__Task__. What lines of the data below hold the string "Left"? Copy each one out.

::: Information given :::

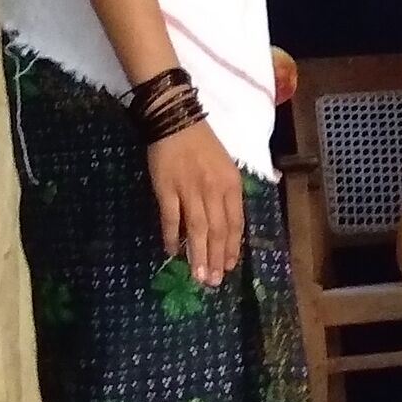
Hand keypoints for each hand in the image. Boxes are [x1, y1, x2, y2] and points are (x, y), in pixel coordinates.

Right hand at [148, 121, 244, 283]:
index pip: (235, 222)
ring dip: (198, 254)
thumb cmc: (201, 144)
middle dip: (216, 258)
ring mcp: (189, 189)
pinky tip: (172, 252)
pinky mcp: (166, 188)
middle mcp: (213, 189)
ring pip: (197, 228)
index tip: (229, 266)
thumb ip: (225, 194)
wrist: (175, 119)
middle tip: (213, 281)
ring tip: (198, 275)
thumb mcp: (224, 166)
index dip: (232, 247)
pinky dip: (171, 236)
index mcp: (231, 184)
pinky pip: (170, 218)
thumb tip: (223, 225)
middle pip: (217, 230)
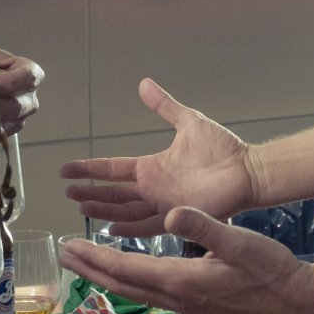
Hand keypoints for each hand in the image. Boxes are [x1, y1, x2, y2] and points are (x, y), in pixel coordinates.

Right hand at [59, 78, 256, 237]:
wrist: (247, 170)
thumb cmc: (222, 149)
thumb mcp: (187, 122)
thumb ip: (164, 106)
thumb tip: (144, 83)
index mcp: (152, 168)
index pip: (113, 169)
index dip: (90, 169)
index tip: (66, 170)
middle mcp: (153, 188)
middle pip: (114, 193)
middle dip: (90, 193)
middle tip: (67, 193)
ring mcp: (163, 204)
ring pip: (125, 211)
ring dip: (104, 210)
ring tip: (81, 207)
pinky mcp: (177, 216)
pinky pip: (148, 227)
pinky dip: (130, 230)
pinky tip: (110, 230)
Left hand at [59, 208, 313, 313]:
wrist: (293, 299)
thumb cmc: (270, 269)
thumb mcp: (239, 242)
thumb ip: (204, 226)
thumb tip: (170, 214)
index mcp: (181, 280)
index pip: (126, 269)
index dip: (94, 258)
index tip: (69, 246)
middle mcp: (176, 297)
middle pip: (121, 284)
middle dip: (90, 269)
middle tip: (61, 255)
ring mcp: (184, 304)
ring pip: (134, 290)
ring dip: (105, 276)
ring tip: (84, 263)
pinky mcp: (193, 303)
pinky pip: (149, 292)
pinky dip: (128, 281)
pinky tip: (127, 274)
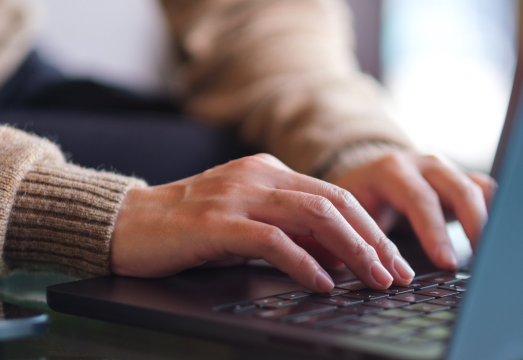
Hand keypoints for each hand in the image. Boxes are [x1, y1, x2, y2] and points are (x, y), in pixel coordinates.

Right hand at [109, 154, 415, 291]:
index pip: (335, 195)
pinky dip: (303, 262)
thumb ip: (289, 232)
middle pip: (334, 202)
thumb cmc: (186, 229)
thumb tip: (338, 256)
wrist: (125, 224)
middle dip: (373, 240)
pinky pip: (271, 239)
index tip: (394, 259)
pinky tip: (322, 282)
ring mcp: (237, 195)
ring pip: (313, 215)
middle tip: (397, 273)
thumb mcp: (245, 225)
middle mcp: (258, 176)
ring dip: (351, 250)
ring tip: (374, 279)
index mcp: (268, 172)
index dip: (371, 228)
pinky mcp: (215, 221)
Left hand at [328, 150, 496, 269]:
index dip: (435, 231)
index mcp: (393, 171)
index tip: (447, 262)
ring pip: (479, 188)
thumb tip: (389, 275)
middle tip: (482, 260)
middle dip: (474, 225)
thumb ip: (372, 241)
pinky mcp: (462, 180)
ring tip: (497, 252)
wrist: (366, 175)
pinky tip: (501, 239)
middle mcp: (424, 166)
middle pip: (459, 189)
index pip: (419, 199)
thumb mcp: (356, 217)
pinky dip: (497, 214)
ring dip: (492, 219)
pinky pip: (487, 192)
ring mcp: (447, 170)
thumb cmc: (361, 201)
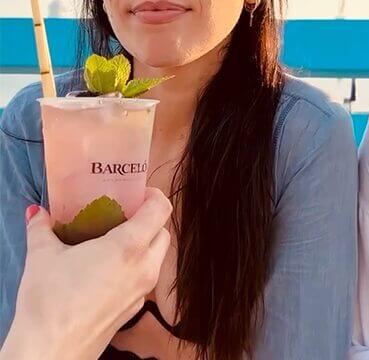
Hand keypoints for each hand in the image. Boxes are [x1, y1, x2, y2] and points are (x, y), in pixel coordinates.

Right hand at [1, 187, 171, 359]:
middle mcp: (144, 268)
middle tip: (125, 213)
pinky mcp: (134, 309)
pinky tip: (108, 267)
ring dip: (145, 243)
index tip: (138, 192)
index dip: (154, 195)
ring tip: (116, 238)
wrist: (49, 353)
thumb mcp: (43, 256)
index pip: (161, 210)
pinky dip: (136, 266)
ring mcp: (142, 292)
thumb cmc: (50, 302)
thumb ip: (42, 227)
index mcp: (129, 247)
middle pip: (163, 232)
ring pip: (158, 257)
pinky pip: (145, 278)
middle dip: (150, 219)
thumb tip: (38, 212)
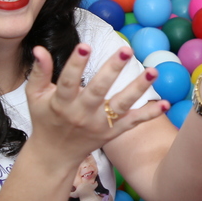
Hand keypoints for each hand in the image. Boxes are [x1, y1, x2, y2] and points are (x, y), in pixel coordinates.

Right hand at [24, 44, 165, 168]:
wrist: (55, 154)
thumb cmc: (46, 119)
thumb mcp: (35, 96)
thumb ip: (39, 72)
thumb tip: (39, 48)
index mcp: (61, 103)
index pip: (68, 81)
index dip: (76, 64)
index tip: (86, 45)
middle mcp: (81, 114)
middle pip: (98, 91)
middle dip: (113, 70)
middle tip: (126, 50)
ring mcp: (99, 124)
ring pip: (120, 106)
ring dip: (138, 89)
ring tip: (153, 71)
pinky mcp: (112, 133)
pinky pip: (133, 123)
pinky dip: (149, 115)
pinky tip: (166, 104)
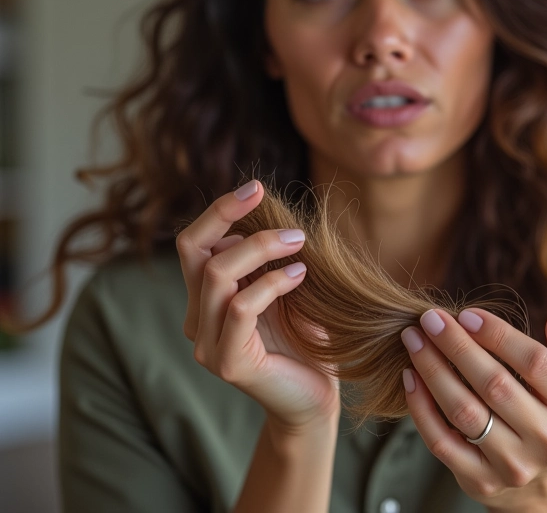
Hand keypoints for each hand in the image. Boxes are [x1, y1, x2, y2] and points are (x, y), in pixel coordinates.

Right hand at [176, 180, 340, 430]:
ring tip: (299, 242)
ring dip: (261, 248)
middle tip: (279, 210)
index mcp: (204, 299)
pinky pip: (241, 307)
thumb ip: (263, 259)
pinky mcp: (228, 363)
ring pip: (217, 275)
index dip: (219, 210)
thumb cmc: (302, 338)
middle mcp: (196, 319)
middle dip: (232, 217)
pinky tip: (301, 275)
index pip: (193, 243)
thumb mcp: (281, 288)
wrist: (314, 397)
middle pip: (195, 251)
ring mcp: (207, 344)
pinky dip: (272, 283)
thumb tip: (261, 211)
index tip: (256, 187)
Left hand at [401, 308, 546, 510]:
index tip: (467, 314)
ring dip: (433, 370)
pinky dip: (421, 407)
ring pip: (464, 412)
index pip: (535, 363)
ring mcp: (514, 466)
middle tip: (429, 319)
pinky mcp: (481, 481)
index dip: (498, 335)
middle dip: (456, 346)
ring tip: (414, 340)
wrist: (544, 483)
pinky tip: (410, 376)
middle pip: (494, 385)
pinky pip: (442, 442)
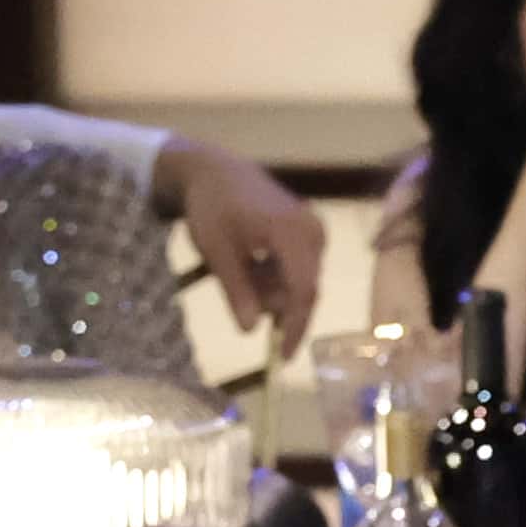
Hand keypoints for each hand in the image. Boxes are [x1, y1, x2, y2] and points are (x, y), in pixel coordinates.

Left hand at [158, 136, 324, 355]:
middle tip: (241, 300)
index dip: (294, 326)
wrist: (215, 170)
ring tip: (240, 273)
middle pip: (304, 288)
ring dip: (273, 289)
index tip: (281, 356)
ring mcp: (314, 230)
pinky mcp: (308, 230)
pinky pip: (299, 266)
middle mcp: (313, 232)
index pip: (304, 291)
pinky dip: (276, 276)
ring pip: (301, 279)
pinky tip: (252, 265)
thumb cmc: (212, 208)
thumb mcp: (217, 252)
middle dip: (276, 304)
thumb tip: (251, 331)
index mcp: (293, 235)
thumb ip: (237, 291)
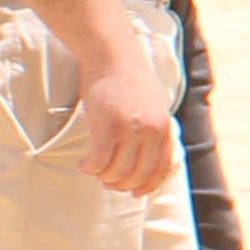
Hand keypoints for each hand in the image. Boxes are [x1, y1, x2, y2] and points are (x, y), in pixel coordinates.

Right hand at [69, 40, 179, 196]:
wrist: (112, 56)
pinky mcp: (108, 127)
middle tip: (108, 183)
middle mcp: (152, 131)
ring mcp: (131, 130)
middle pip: (139, 174)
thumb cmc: (128, 79)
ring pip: (118, 171)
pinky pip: (99, 161)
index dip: (148, 185)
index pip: (162, 168)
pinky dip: (90, 168)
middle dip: (122, 185)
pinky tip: (84, 164)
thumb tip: (146, 154)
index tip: (137, 193)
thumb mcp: (153, 105)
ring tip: (94, 170)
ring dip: (104, 177)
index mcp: (165, 127)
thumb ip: (153, 128)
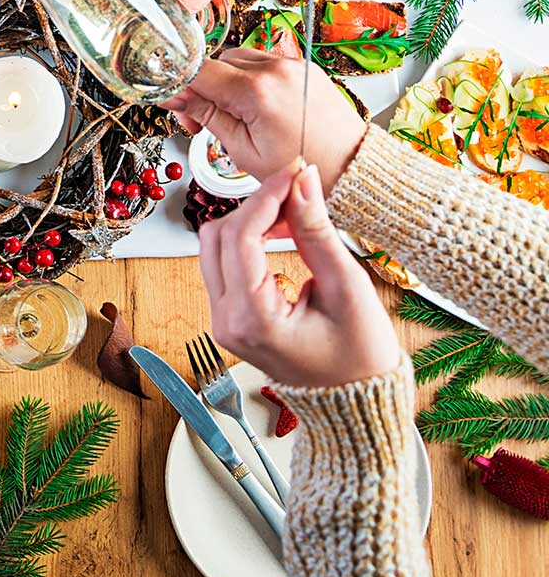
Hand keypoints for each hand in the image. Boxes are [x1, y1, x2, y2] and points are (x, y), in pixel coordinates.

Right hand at [163, 49, 365, 190]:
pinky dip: (250, 80)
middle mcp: (276, 69)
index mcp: (257, 91)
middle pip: (218, 62)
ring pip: (239, 59)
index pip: (200, 70)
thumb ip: (205, 115)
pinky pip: (263, 63)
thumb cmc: (299, 167)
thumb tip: (174, 96)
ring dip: (227, 82)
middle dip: (204, 87)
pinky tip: (254, 107)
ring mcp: (292, 64)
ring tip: (233, 116)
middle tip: (203, 122)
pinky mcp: (303, 67)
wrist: (350, 167)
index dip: (180, 85)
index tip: (172, 101)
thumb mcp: (241, 149)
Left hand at [200, 162, 402, 387]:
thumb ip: (316, 231)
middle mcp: (225, 321)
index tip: (295, 172)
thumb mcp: (347, 288)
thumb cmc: (361, 356)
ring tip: (294, 213)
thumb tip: (302, 181)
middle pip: (217, 237)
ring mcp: (222, 321)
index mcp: (251, 319)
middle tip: (297, 190)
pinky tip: (283, 234)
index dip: (265, 197)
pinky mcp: (229, 317)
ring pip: (215, 249)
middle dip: (254, 207)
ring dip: (249, 222)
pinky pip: (225, 266)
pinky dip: (248, 242)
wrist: (357, 404)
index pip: (240, 237)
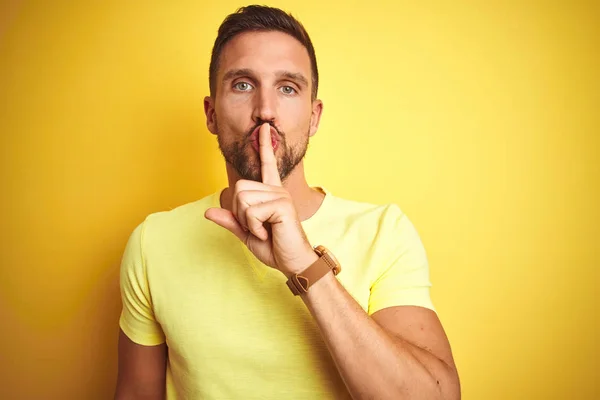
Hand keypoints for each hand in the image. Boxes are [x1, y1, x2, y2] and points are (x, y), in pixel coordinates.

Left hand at [204, 123, 316, 275]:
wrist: (292, 263)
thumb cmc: (274, 248)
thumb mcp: (246, 233)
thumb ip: (230, 221)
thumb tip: (208, 212)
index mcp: (271, 193)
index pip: (267, 165)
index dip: (263, 146)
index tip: (264, 128)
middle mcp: (277, 190)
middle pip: (239, 189)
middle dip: (239, 212)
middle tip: (256, 227)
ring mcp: (280, 196)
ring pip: (243, 200)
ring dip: (246, 221)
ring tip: (264, 230)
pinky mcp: (282, 205)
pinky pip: (251, 212)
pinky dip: (253, 227)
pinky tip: (268, 234)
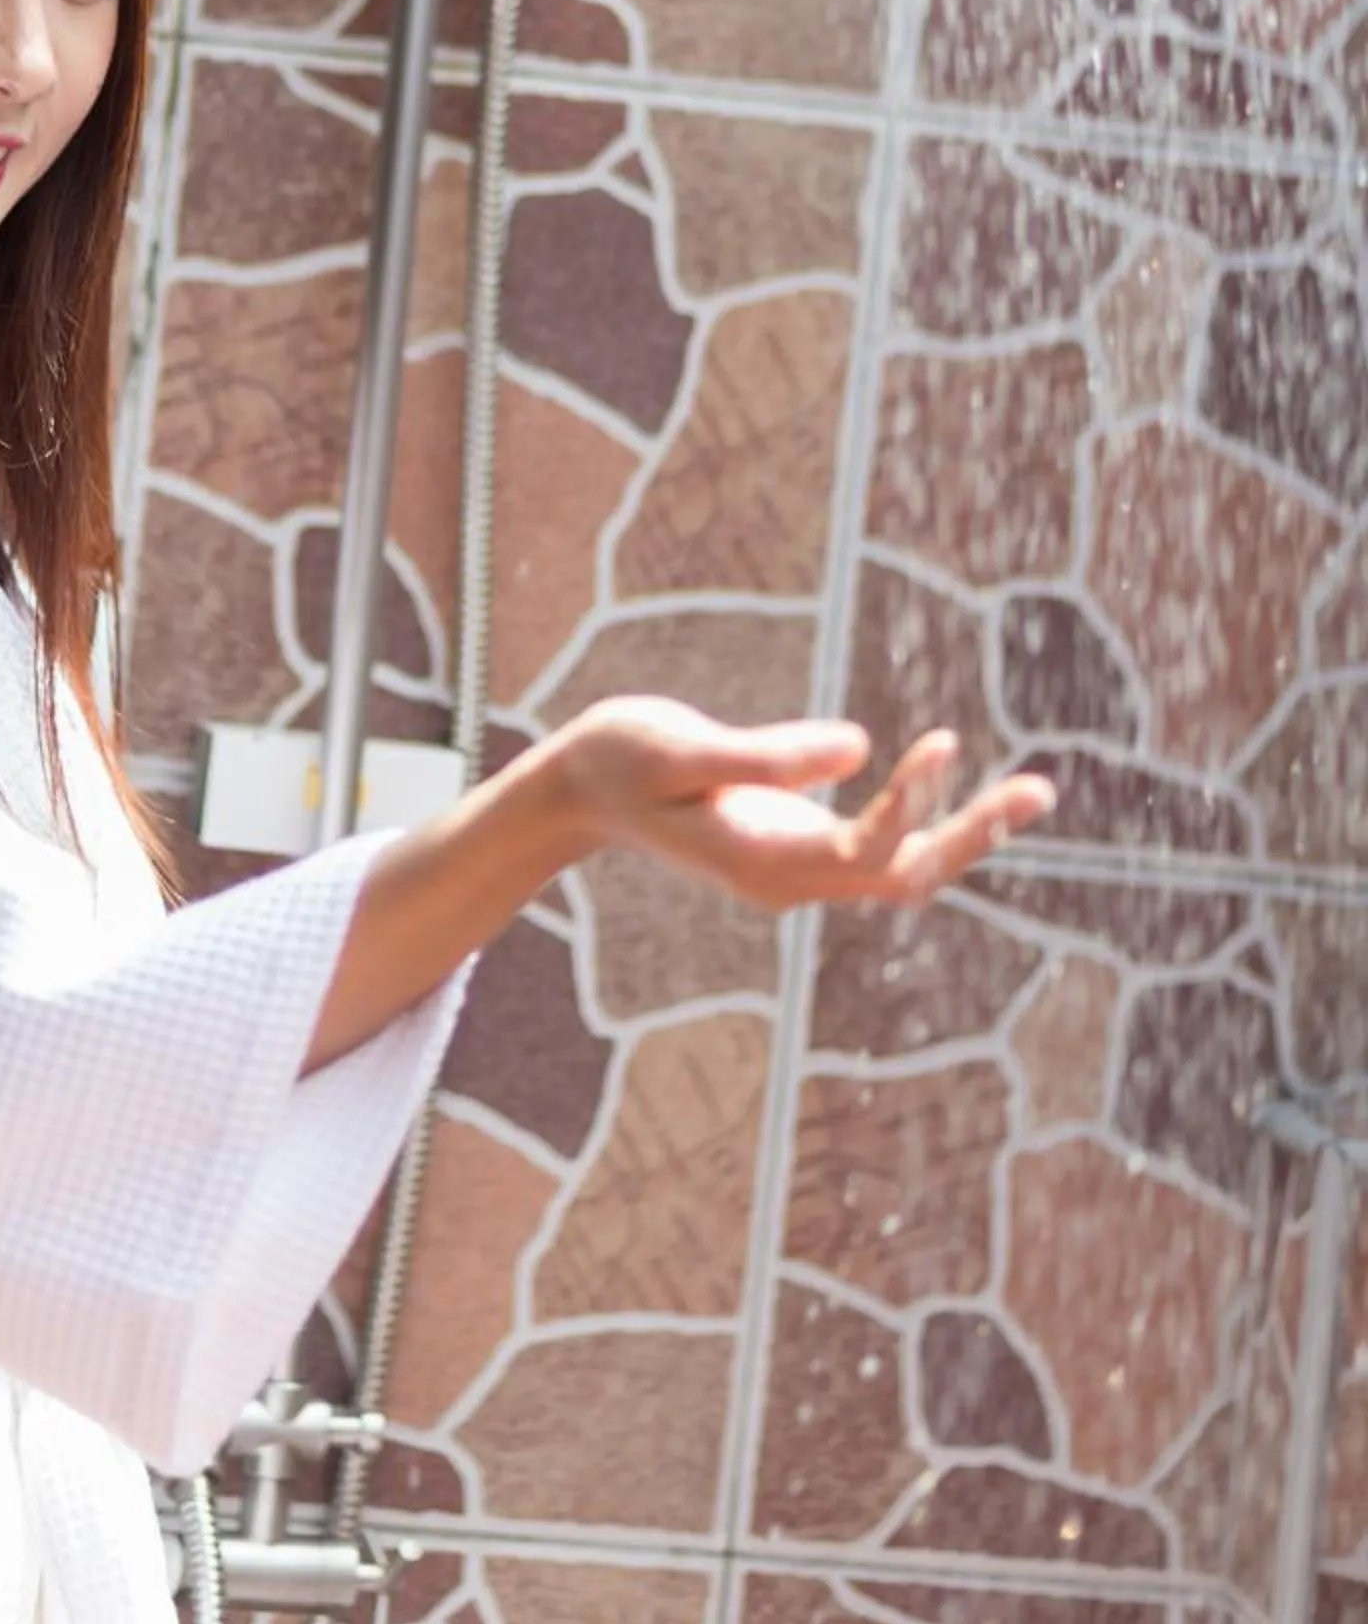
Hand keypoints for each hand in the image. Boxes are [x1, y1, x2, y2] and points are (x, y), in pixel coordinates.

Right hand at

:::

__Task result__.
Left hand at [59, 208, 313, 313]:
Left hand at [328, 150, 496, 269]:
Left hand at [401, 308, 546, 510]:
Left hand at [158, 136, 324, 355]:
Left hand at [200, 162, 402, 387]:
Left hand at [204, 123, 316, 275]:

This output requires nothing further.